Records supplied section start

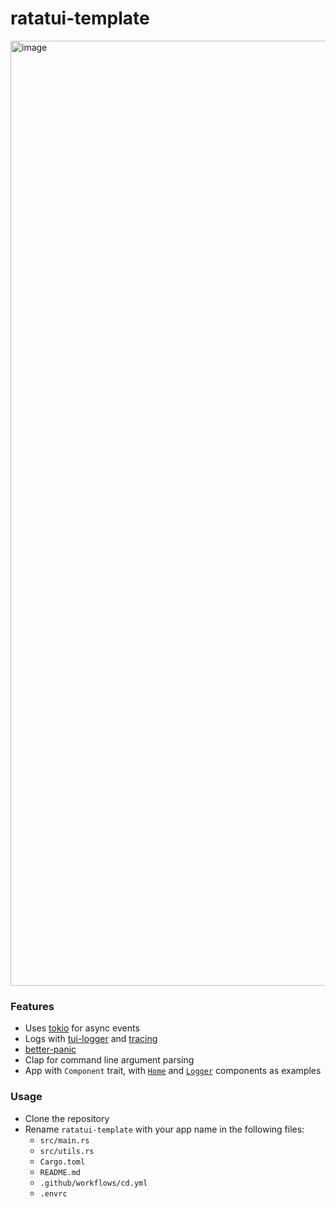 # ratatui-template

<img width="1512" alt="image" src="https://github.com/kdheepak/ratatui-template/assets/1813121/61d9f3a4-14d7-4bb8-85be-771fd5da4c0f">

### Features

- Uses [tokio](https://tokio.rs/) for async events
- Logs with [tui-logger](https://github.com/gin66/tui-logger) and [tracing](https://github.com/tokio-rs/tracing)
- [better-panic](https://github.com/mitsuhiko/better-panic)
- Clap for command line argument parsing
- App with `Component` trait, with [`Home`](./src/components/home.rs) and [`Logger`](./src/components/logger.rs) components as examples

### Usage

- Clone the repository
- Rename `ratatui-template` with your app name in the following files:
  - `src/main.rs`
  - `src/utils.rs`
  - `Cargo.toml`
  - `README.md`
  - `.github/workflows/cd.yml`
  - `.envrc`

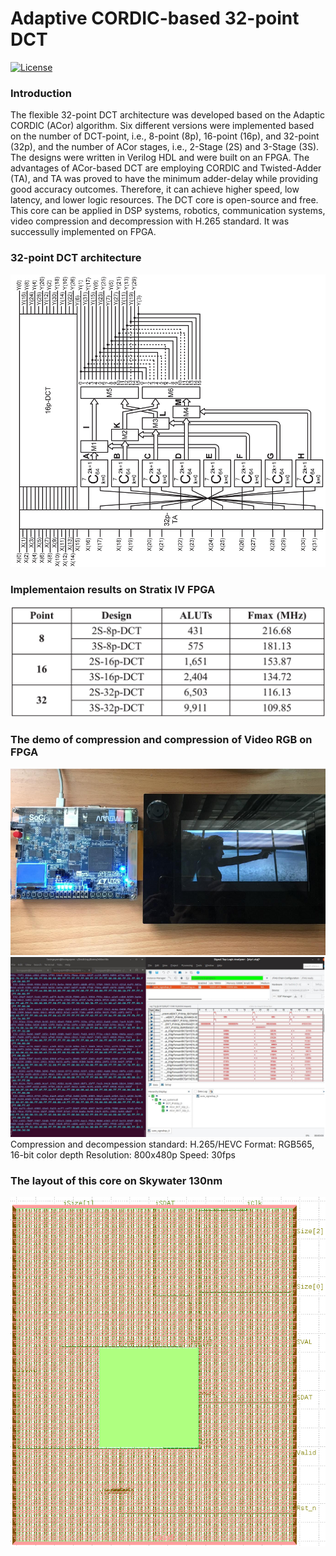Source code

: # Adaptive CORDIC-based 32-point DCT

[![License](https://img.shields.io/badge/License-Apache%202.0-blue.svg)](https://opensource.org/licenses/Apache-2.0)
### Introduction

The flexible 32-point DCT architecture was developed based on the Adaptic CORDIC (ACor) algorithm. Six different versions were implemented based on the number of DCT-point, i.e., 8-point (8p), 16-point (16p), and 32-point (32p), and the number of ACor stages, i.e., 2-Stage (2S) and 3-Stage (3S). The designs were written in Verilog HDL and were built on an FPGA. The advantages of ACor-based DCT  are employing CORDIC and Twisted-Adder (TA), and TA was proved to have the minimum adder-delay while providing good accuracy outcomes. Therefore, it can achieve higher speed, low latency, and lower logic resources. The DCT core is open-source and free. This core can be applied in DSP systems, robotics, communication systems, video compression and decompression with H.265 standard. It was successully implemented on FPGA.

### 32-point DCT architecture
[![Architecture](https://github.com/duchungle/acor_dct32/blob/main/img/dct32.png)](https://github.com/duchungle/acor_dct32/blob/main/img/dct32.png)

### Implementaion results on Stratix IV FPGA
[![Implemetaion results](https://github.com/duchungle/acor_dct32/blob/main/img/table-results.png)](https://github.com/duchungle/acor_dct32/blob/main/img/table-results.png)

### The demo of compression and compression of Video RGB on FPGA
[![Demo](https://github.com/duchungle/acor_dct32/blob/main/img/demo.png)](https://github.com/duchungle/acor_dct32/blob/main/img/demo.png)
[![Signal](https://github.com/duchungle/acor_dct32/blob/main/img/signaltap.png)](https://github.com/duchungle/acor_dct32/blob/main/img/signaltap.png)
Compression and decompession standard: H.265/HEVC
Format: RGB565, 16-bit color depth 
Resolution: 800x480p
Speed: 30fps

### The layout of this core on Skywater 130nm
[![Layout](https://github.com/duchungle/acor_dct32/blob/main/img/layout_dct.png)](https://github.com/duchungle/acor_dct32/blob/main/img/layout_dct.png)
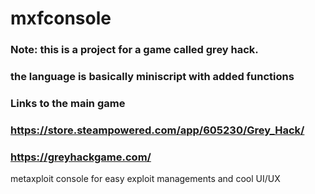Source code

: # mxfconsole
### Note: this is a project for a game called grey hack.
### the language is basically miniscript with added functions

### Links to the main game
### https://store.steampowered.com/app/605230/Grey_Hack/
### https://greyhackgame.com/
metaxploit console for easy exploit managements and cool UI/UX

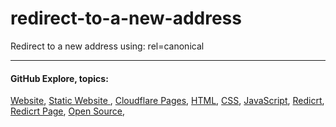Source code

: # redirect-to-a-new-address

Redirect to a new address using: rel=canonical  

---
   
#### GitHub Explore, topics:  
[Website](https://github.com/topics/website?s=updated),
[Static Website ](https://github.com/topics/static-website?s=updated),
[Cloudflare Pages](https://github.com/topics/cloudflare-pages?s=updated),
[HTML](https://github.com/topics/HTML?s=updated),
[CSS](https://github.com/topics/CSS?s=updated),
[JavaScript](https://github.com/topics/javascript?s=updated),
[Redicrt](https://github.com/topics/redirect?s=updated),
[Redicrt Page](https://github.com/topics/redirect-page?s=updated),
[Open Source](https://github.com/topics/open-source?s=updated),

Records supplied section end

Problem description: Format the text lines of the listing above as one numbered list, one line per item. Skip blank lines and leave the pictures out.

Solution for this problem:
1.  # ratatui-template
2. <img width="1512" alt="image" src="https://github.com/kdheepak/ratatui-template/assets/1813121/61d9f3a4-14d7-4bb8-85be-771fd5da4c0f">
3. ### Features
4. - Uses [tokio](https://tokio.rs/) for async events
5. - Logs with [tui-logger](https://github.com/gin66/tui-logger) and [tracing](https://github.com/tokio-rs/tracing)
6. - [better-panic](https://github.com/mitsuhiko/better-panic)
7. - Clap for command line argument parsing
8. - App with `Component` trait, with [`Home`](./src/components/home.rs) and [`Logger`](./src/components/logger.rs) components as examples
9. ### Usage
10. - Clone the repository
11. - Rename `ratatui-template` with your app name in the following files:
12.   - `src/main.rs`
13.   - `src/utils.rs`
14.   - `Cargo.toml`
15.   - `README.md`
16.   - `.github/workflows/cd.yml`
17.   - `.envrc`
18. Source code
19. : # Adaptive CORDIC-based 32-point DCT
20. [![License](https://img.shields.io/badge/License-Apache%202.0-blue.svg)](https://opensource.org/licenses/Apache-2.0)
21. ### Introduction
22. The flexible 32-point DCT architecture was developed based on the Adaptic CORDIC (ACor) algorithm. Six different versions were implemented based on the number of DCT-point, i.e., 8-point (8p), 16-point (16p), and 32-point (32p), and the number of ACor stages, i.e., 2-Stage (2S) and 3-Stage (3S). The designs were written in Verilog HDL and were built on an FPGA. The advantages of ACor-based DCT  are employing CORDIC and Twisted-Adder (TA), and TA was proved to have the minimum adder-delay while providing good accuracy outcomes. Therefore, it can achieve higher speed, low latency, and lower logic resources. The DCT core is open-source and free. This core can be applied in DSP systems, robotics, communication systems, video compression and decompression with H.265 standard. It was successully implemented on FPGA.
23. ### 32-point DCT architecture
24. [![Architecture](https://github.com/duchungle/acor_dct32/blob/main/img/dct32.png)](https://github.com/duchungle/acor_dct32/blob/main/img/dct32.png)
25. ### Implementaion results on Stratix IV FPGA
26. [![Implemetaion results](https://github.com/duchungle/acor_dct32/blob/main/img/table-results.png)](https://github.com/duchungle/acor_dct32/blob/main/img/table-results.png)
27. ### The demo of compression and compression of Video RGB on FPGA
28. [![Demo](https://github.com/duchungle/acor_dct32/blob/main/img/demo.png)](https://github.com/duchungle/acor_dct32/blob/main/img/demo.png)
29. [![Signal](https://github.com/duchungle/acor_dct32/blob/main/img/signaltap.png)](https://github.com/duchungle/acor_dct32/blob/main/img/signaltap.png)
30. Compression and decompession standard: H.265/HEVC
31. Format: RGB565, 16-bit color depth 
32. Resolution: 800x480p
33. Speed: 30fps
34. ### The layout of this core on Skywater 130nm
35. [![Layout](https://github.com/duchungle/acor_dct32/blob/main/img/layout_dct.png)](https://github.com/duchungle/acor_dct32/blob/main/img/layout_dct.png)
36. Source code
37. : # mxfconsole
38. ### Note: this is a project for a game called grey hack.
39. ### the language is basically miniscript with added functions
40. ### Links to the main game
41. ### https://store.steampowered.com/app/605230/Grey_Hack/
42. ### https://greyhackgame.com/
43. metaxploit console for easy exploit managements and cool UI/UX
44. Source code
45. : # redirect-to-a-new-address
46. Redirect to a new address using: rel=canonical  
47. ---
48. #### GitHub Explore, topics:  
49. [Website](https://github.com/topics/website?s=updated),
50. [Static Website ](https://github.com/topics/static-website?s=updated),
51. [Cloudflare Pages](https://github.com/topics/cloudflare-pages?s=updated),
52. [HTML](https://github.com/topics/HTML?s=updated),
53. [CSS](https://github.com/topics/CSS?s=updated),
54. [JavaScript](https://github.com/topics/javascript?s=updated),
55. [Redicrt](https://github.com/topics/redirect?s=updated),
56. [Redicrt Page](https://github.com/topics/redirect-page?s=updated),
57. [Open Source](https://github.com/topics/open-source?s=updated),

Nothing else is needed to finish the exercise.